The parish church of the Holy and Undivided Trinity in Stratford-upon-Avon is famous for being the burial place of the playwright William Shakespeare. It was here that he was baptised, and it is likely he worshipped here as a boy and young man. Shakespeare returned to Stratford-upon-Avon later in life and became a patron of the church, in whose chancel he was eventually buried in 1616.

For centuries people have come from around the world to visit Shakespeare's grave, and current visitor numbers total over 200,000 per year. But the focus upon this famous connection sometimes overshadows what is a hugely interesting church, one that has a deeper history and remains a vibrant place of worship and encounter with God.

Christianity and Culture worked with Holy Trinity to develop a digital tool to engage visitors and link the story of Shakespeare with that of the church itself. By exploring the visual and spiritual elements present in the church today, it is possible to weave a more coherent story - helping visitors learn more, not just about Shakespeare, but about medieval life, architecture and spirituality. These important concepts influenced each other greatly, and through a coherent interactive resource we can also see where and why these notions were portrayed in Shakespeare's writings (for example, both Hamlet and Romeo and Juliet contain references to the practice of dis-interring bones into a 'charnel house' - something Shakespeare evidently abhorred).
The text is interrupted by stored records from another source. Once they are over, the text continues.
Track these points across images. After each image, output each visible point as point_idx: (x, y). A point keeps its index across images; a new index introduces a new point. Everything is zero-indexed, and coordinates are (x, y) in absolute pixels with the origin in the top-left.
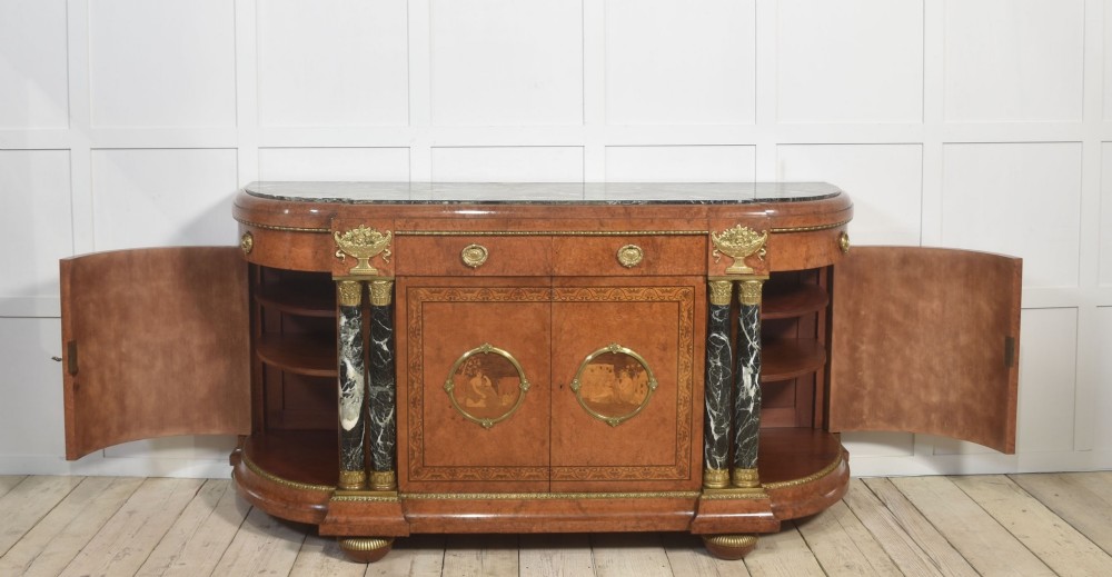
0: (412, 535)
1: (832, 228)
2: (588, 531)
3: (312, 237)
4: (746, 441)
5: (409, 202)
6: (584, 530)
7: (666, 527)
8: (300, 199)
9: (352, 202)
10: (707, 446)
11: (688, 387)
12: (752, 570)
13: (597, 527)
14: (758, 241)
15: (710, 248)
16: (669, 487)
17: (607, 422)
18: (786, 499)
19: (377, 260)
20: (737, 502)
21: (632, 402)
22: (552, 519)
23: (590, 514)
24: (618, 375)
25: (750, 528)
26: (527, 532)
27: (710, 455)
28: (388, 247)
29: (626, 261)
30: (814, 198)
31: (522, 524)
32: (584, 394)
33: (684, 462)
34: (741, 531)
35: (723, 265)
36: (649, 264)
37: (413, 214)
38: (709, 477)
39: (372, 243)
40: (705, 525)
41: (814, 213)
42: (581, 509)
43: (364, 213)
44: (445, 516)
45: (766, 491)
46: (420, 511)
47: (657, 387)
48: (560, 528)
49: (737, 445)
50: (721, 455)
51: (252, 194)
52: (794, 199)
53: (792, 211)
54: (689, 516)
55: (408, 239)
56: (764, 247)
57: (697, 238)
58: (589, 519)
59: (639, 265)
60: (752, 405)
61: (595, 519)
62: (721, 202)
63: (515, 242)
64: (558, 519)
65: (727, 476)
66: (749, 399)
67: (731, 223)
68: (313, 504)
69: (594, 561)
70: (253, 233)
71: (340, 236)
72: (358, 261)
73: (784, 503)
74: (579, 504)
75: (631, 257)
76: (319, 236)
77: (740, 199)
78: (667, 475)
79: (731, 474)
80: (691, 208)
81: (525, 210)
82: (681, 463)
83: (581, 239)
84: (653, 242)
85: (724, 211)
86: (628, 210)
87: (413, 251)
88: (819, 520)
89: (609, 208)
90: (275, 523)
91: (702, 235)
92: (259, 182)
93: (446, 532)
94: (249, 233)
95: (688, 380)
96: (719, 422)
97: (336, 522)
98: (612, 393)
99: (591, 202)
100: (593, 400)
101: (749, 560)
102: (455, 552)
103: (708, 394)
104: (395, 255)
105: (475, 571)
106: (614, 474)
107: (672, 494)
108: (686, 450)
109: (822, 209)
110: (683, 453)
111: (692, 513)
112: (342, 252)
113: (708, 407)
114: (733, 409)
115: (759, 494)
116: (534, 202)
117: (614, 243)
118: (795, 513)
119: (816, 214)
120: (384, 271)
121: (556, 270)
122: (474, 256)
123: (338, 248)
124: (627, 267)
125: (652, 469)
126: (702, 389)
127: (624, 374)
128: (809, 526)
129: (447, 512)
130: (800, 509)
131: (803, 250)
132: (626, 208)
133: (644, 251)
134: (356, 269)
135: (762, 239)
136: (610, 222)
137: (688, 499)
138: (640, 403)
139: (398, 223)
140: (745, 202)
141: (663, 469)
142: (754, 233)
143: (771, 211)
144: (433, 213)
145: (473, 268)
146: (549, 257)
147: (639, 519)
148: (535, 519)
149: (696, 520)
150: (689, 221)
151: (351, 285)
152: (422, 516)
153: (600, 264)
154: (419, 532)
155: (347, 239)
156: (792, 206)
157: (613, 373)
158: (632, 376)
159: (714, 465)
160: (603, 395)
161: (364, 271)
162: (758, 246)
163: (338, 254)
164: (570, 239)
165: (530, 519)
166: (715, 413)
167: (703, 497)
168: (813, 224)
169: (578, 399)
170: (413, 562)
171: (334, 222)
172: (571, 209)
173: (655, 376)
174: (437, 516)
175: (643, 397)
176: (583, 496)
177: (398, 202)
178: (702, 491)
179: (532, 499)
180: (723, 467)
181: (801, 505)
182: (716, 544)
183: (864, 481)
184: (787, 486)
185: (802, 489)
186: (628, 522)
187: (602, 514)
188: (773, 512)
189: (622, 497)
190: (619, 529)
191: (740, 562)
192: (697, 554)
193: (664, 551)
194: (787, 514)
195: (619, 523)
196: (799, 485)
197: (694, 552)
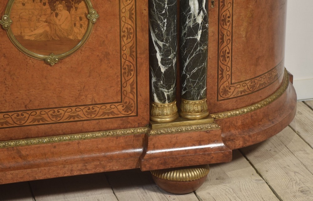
4: (194, 71)
6: (27, 178)
7: (115, 167)
10: (154, 80)
11: (130, 18)
13: (40, 174)
16: (116, 126)
17: (45, 60)
18: (236, 128)
20: (188, 135)
21: (71, 37)
23: (31, 160)
24: (53, 9)
25: (201, 161)
27: (157, 88)
32: (16, 31)
33: (130, 98)
34: (192, 163)
38: (157, 111)
40: (155, 161)
42: (21, 157)
45: (216, 121)
47: (98, 19)
49: (185, 76)
50: (168, 88)
54: (138, 153)
58: (31, 167)
60: (200, 32)
61: (38, 166)
65: (175, 109)
66: (196, 27)
73: (233, 131)
74: (19, 152)
78: (112, 113)
79: (179, 106)
82: (127, 100)
88: (266, 147)
95: (130, 10)
96: (165, 54)
98: (48, 29)
100: (27, 38)
101: (201, 193)
103: (153, 24)
106: (56, 116)
107: (119, 132)
108: (132, 85)
110: (128, 89)
111: (140, 150)
113: (154, 38)
114: (179, 38)
115: (208, 125)
118: (245, 140)
125: (97, 108)
126: (146, 18)
127: (60, 7)
128: (256, 154)
130: (249, 136)
137: (136, 136)
138: (80, 38)
141: (108, 106)
147: (85, 161)
149: (146, 157)
157: (47, 6)
158: (69, 8)
159: (162, 98)
160: (40, 31)
166: (161, 44)
167: (152, 132)
169: (10, 38)
173: (95, 7)
175: (83, 31)
176: (23, 142)
178: (150, 126)
180: (170, 100)
181: (251, 133)
182: (167, 179)
183: (308, 103)
184: (236, 115)
185: (252, 116)
186: (75, 165)
187: (45, 161)
188: (224, 142)
189: (66, 140)
190: (65, 173)
191: (192, 196)
192: (146, 191)
193: (112, 191)
194: (237, 142)
195: (64, 167)
196: (247, 112)
197: (143, 188)
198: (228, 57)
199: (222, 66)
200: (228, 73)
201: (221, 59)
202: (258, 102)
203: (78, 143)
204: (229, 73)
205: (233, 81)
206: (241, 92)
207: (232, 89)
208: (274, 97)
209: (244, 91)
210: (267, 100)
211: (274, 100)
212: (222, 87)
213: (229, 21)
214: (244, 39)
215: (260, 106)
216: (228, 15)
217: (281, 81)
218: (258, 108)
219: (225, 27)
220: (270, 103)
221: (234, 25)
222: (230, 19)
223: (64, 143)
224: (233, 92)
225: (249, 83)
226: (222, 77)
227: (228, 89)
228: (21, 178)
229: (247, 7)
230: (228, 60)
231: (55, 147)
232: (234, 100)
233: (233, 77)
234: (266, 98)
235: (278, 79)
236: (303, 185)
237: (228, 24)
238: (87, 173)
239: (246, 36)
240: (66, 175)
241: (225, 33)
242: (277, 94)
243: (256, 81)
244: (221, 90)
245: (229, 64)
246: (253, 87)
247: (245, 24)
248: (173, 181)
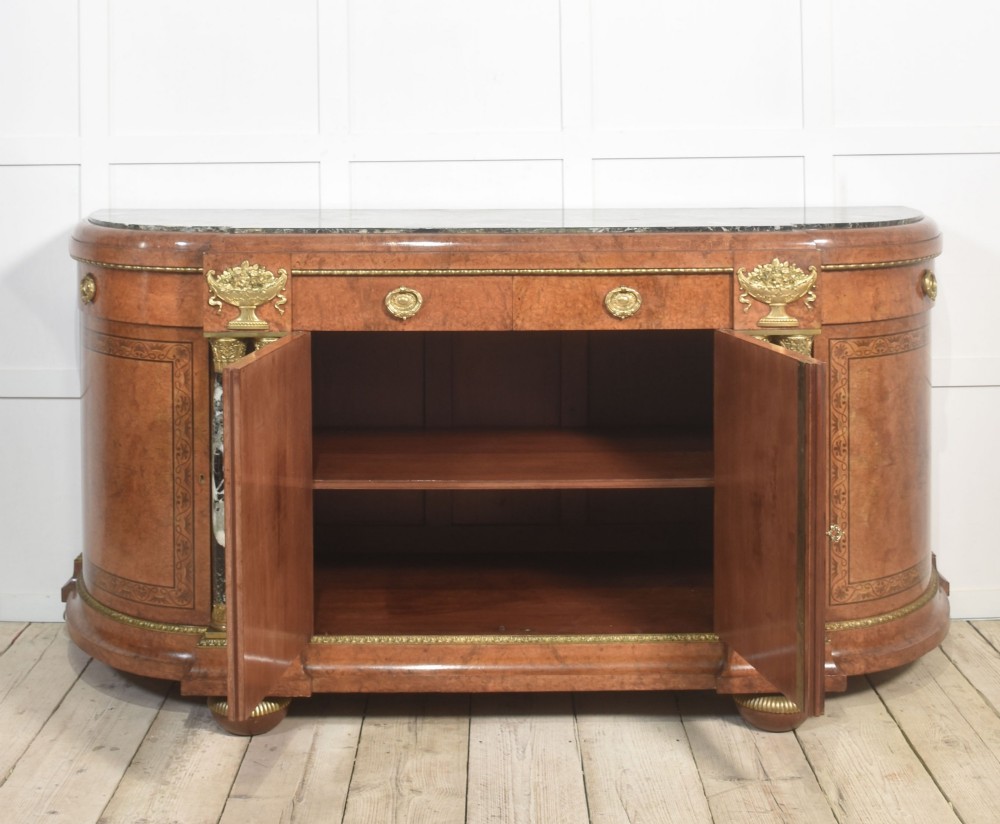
0: (314, 694)
1: (911, 265)
2: (569, 689)
3: (176, 280)
5: (313, 231)
6: (563, 688)
7: (681, 685)
8: (161, 228)
9: (232, 231)
12: (807, 747)
13: (581, 684)
14: (805, 280)
15: (736, 292)
18: (855, 644)
19: (266, 309)
22: (515, 673)
23: (570, 665)
26: (480, 690)
28: (282, 292)
29: (617, 310)
30: (884, 224)
31: (473, 679)
35: (754, 315)
36: (650, 314)
37: (317, 246)
39: (260, 285)
40: (737, 683)
41: (884, 243)
42: (558, 658)
43: (249, 245)
44: (362, 667)
46: (327, 660)
48: (528, 685)
51: (97, 223)
52: (854, 225)
53: (852, 241)
54: (714, 668)
55: (311, 281)
56: (812, 289)
57: (717, 277)
58: (569, 673)
59: (636, 315)
61: (578, 672)
62: (751, 229)
63: (459, 283)
64: (525, 673)
67: (766, 258)
68: (173, 650)
69: (578, 733)
70: (96, 275)
71: (215, 277)
72: (240, 311)
73: (851, 650)
74: (555, 651)
75: (625, 304)
76: (187, 278)
77: (777, 224)
80: (708, 237)
81: (475, 240)
83: (553, 279)
84: (655, 283)
85: (755, 241)
86: (619, 239)
87: (317, 297)
89: (591, 238)
90: (123, 682)
91: (724, 273)
92: (110, 210)
93: (364, 690)
94: (90, 275)
97: (205, 676)
99: (568, 230)
101: (803, 734)
102: (377, 720)
104: (293, 302)
105: (405, 747)
107: (688, 637)
109: (895, 238)
111: (718, 665)
112: (217, 299)
116: (487, 230)
117: (601, 286)
118: (868, 664)
119: (887, 245)
120: (277, 325)
121: (519, 322)
122: (403, 304)
123: (213, 293)
124: (618, 318)
129: (366, 661)
130: (875, 658)
131: (869, 294)
132: (616, 238)
133: (643, 296)
134: (238, 322)
135: (809, 279)
136: (593, 255)
137: (713, 644)
139: (296, 258)
140: (785, 228)
142: (798, 270)
143: (823, 242)
144: (344, 247)
145: (401, 320)
146: (509, 306)
147: (641, 673)
148: (491, 671)
149: (724, 674)
150: (705, 254)
151: (230, 344)
152: (330, 667)
153: (580, 314)
154: (324, 690)
155: (224, 281)
156: (852, 234)
161: (248, 324)
162: (805, 288)
163: (212, 302)
164: (537, 280)
165: (485, 671)
168: (883, 259)
170: (316, 735)
171: (207, 258)
172: (539, 239)
174: (352, 667)
176: (561, 639)
177: (297, 231)
179: (487, 643)
181: (878, 655)
182: (753, 709)
183: (974, 624)
184: (856, 627)
185: (879, 631)
186: (626, 677)
187: (588, 666)
188: (836, 663)
189: (617, 641)
190: (613, 686)
191: (790, 735)
192: (727, 723)
193: (679, 719)
194: (857, 666)
195: (612, 678)
196: (873, 625)
197: (723, 720)
198: (844, 546)
199: (836, 559)
200: (843, 568)
201: (835, 548)
202: (888, 612)
203: (633, 647)
204: (846, 568)
205: (852, 580)
206: (864, 596)
207: (851, 591)
208: (913, 607)
209: (868, 595)
210: (903, 610)
211: (913, 611)
212: (835, 587)
213: (843, 499)
214: (866, 524)
215: (891, 617)
216: (843, 490)
217: (925, 587)
218: (889, 620)
219: (839, 506)
220: (906, 614)
221: (851, 504)
222: (846, 496)
223: (614, 645)
224: (851, 595)
225: (874, 585)
226: (836, 574)
227: (844, 590)
228: (556, 686)
229: (870, 483)
230: (843, 550)
231: (602, 649)
232: (854, 606)
233: (851, 574)
234: (901, 607)
235: (919, 582)
236: (950, 734)
237: (843, 502)
238: (643, 688)
239: (869, 521)
240: (614, 689)
241: (839, 514)
242: (919, 603)
243: (885, 583)
244: (834, 591)
245: (846, 557)
246: (881, 590)
247: (867, 504)
248: (762, 711)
The church was also keen to encourage visitors to explore and understand something of the history and life of the church in the four hundred years since Shakespeare's death and to offer an opportunity for personal spiritual reflection via a suggested Pilgrimage trail.

Project Brief

The proposed tool needed to be:

  1. engaging, providing visitors with an interactive way to explore their surroundings;
  2. easily-accessed, enabling a number of people to use the resource at any one time;
  3. extensible, allowing updated versions to be produced without significant additional cost;
  4. low-maintenance, minimising the presence of hard-copy literature and on-site equipment;
  5. cost-effective, ensuring a useful product could be made available to the maximum audience for a reasonable one-off cost.

While on-site displays/touchscreens, take-away CD-ROMs and web resources all offered elements of the above requirements, it was felt that a mobile phone application would best suit the circumstances.

The resulting app, Holy Trinity: Shakespeare's Church, is a guide to over 1200 years of history, literature and devotion in the parish church. Both Apple iPhone and Google Android are supported platforms. Features include:

  • Interactive panoramas of the church interior, with touch-able 'hotspots' containing further information.
  • 3D model of the church that moves through nine centuries of growth as you move the model on the screen.
  • Three guided 'trails' through the church focusing on Shakespeare's church, pilgrimage and hidden treasures.